On the contrary, others [3, 13] found that patients with malformation of cortical development have a more favorable prognosis; however, the median age at seizure onset in both studies (21 and 33 years, respectively) was older than that of our study (13 years), and since we found that younger age at seizure onset is significantly associated with poor seizure control, this might explain the higher percentage of poorly controlled patients in our cohort.

Despite the fact that some lobes are epileptogenic than others, our study found that the site, side, and number of lesions in MRI was not related to the degree of response to antiepileptic medication.

When evaluating the number and type of AED used, we found that more patients in the PR compared to GR group were on polytherapy; this goes in agreement with studies that found that polytherapy is a significant predictor of refractory epilepsy [35] and treatment with lower number of AED is a favorable predictor of seizure control [36]. We also found that 60% of the GR patients used first-generation antiepileptic drugs, while 68% of the PR patients used either second generation alone or both first- and second-generation AED. Such results imply that the efficacy of new antiepileptics is not superior to that of the old ones in control of epilepsy as reported by many [5].

Finally, logistic regression analysis found that in addition to younger age of onset, patients with abnormal EEG findings are 2.5 times more liable to have poor response to AED compared to patients with normal EEG. This goes in agreement with several studies [37,38,39] and Uva et al. who suggested that there is a predictive or causal relation between EEG changes and ictogenesis as interictal spikes might reach a critical temporal density and lead to seizures [40]. Although many studies found abnormal EEG findings to be significant predictors of poor epilepsy control, there are no prospective studies evaluating the predictive power of interictal EEG following brain injury [41]. Such studies would help guide care before the development of epilepsy [42].

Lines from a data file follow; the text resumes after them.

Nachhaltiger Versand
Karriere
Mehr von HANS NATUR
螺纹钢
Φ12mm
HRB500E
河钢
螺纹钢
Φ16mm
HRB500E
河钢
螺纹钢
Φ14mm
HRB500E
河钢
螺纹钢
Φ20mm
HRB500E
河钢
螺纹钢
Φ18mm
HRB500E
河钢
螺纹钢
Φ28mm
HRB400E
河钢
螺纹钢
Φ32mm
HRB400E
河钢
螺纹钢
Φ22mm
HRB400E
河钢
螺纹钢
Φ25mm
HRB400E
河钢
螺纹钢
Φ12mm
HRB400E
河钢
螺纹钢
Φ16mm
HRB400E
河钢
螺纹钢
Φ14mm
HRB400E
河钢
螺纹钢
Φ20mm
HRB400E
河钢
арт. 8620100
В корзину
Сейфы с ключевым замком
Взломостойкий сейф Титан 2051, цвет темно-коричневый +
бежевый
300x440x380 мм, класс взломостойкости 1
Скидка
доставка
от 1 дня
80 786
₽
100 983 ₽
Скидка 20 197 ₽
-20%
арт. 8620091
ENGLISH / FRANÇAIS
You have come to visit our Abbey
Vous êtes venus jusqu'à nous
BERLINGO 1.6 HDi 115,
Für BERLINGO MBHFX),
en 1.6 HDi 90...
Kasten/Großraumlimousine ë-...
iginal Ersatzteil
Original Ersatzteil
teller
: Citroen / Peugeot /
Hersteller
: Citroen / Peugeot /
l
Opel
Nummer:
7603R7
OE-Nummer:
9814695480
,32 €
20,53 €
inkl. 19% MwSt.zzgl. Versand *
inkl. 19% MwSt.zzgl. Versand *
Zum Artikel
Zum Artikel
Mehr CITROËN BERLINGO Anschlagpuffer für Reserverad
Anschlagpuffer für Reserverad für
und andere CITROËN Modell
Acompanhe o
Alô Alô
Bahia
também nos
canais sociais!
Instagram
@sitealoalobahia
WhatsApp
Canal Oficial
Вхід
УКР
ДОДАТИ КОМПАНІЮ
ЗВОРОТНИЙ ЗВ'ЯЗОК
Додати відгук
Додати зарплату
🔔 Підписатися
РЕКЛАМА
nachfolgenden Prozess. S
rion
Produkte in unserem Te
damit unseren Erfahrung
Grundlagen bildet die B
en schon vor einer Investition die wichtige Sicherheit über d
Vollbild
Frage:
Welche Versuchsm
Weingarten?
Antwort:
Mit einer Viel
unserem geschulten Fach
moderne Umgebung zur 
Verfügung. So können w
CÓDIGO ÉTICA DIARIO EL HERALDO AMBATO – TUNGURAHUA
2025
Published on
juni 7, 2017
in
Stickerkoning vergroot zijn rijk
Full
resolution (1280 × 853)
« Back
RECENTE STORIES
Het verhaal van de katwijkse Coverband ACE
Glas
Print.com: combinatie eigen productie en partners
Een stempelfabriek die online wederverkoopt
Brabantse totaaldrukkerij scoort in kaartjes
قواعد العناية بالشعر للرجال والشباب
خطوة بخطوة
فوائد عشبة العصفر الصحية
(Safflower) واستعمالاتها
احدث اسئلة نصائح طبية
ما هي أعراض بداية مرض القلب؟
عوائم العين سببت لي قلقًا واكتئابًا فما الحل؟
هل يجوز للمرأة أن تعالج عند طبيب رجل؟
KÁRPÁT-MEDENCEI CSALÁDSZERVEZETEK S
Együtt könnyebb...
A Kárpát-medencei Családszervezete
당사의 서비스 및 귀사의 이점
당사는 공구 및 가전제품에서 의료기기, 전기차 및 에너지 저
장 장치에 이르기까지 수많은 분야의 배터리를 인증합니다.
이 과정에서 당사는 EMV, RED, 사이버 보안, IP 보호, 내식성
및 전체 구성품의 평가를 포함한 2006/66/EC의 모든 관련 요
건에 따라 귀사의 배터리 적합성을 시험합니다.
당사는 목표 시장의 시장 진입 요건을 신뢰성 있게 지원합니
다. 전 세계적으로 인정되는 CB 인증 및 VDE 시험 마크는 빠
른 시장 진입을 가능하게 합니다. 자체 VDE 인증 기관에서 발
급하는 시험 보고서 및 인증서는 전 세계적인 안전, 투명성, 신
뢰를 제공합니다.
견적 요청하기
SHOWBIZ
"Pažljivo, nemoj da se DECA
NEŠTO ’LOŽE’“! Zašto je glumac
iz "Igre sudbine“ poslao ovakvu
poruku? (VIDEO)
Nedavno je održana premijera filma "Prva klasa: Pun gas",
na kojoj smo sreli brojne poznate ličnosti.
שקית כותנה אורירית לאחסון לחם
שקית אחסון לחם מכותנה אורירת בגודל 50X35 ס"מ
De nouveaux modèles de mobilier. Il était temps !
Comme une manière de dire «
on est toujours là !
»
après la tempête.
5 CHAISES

Our population sample was composed of patients recruited all from the same setting related to tertiary referring center which may render our sample less heterogeneous and with more severe symptoms than the spectrum of patients in the general population. The sample size was relatively small and the number of patients in both groups was unequal; however, it was based on the recruitment capacity during the period of the study and the study design, where consecutive patients fulfilling the criteria were included. Serum drug level was not done for the patients to verify their compliance; we depended on patient’s self-reporting measures; moreover, many patients were using new AED with unavailable tests of their serum levels. We do recommend a further prospective multicenter study that will include a higher number of patients with equal number of participants in both groups who would be followed for at least 1 year which will allow better generalization of the results.

Conclusion

Poor response to drug treatment in lesional epilepsy was found to be related to multiple factors which include anomalies in the brain during its early maturation, the nature of the underlying pathology, and presence of detectable elecrophysiological abnormalities.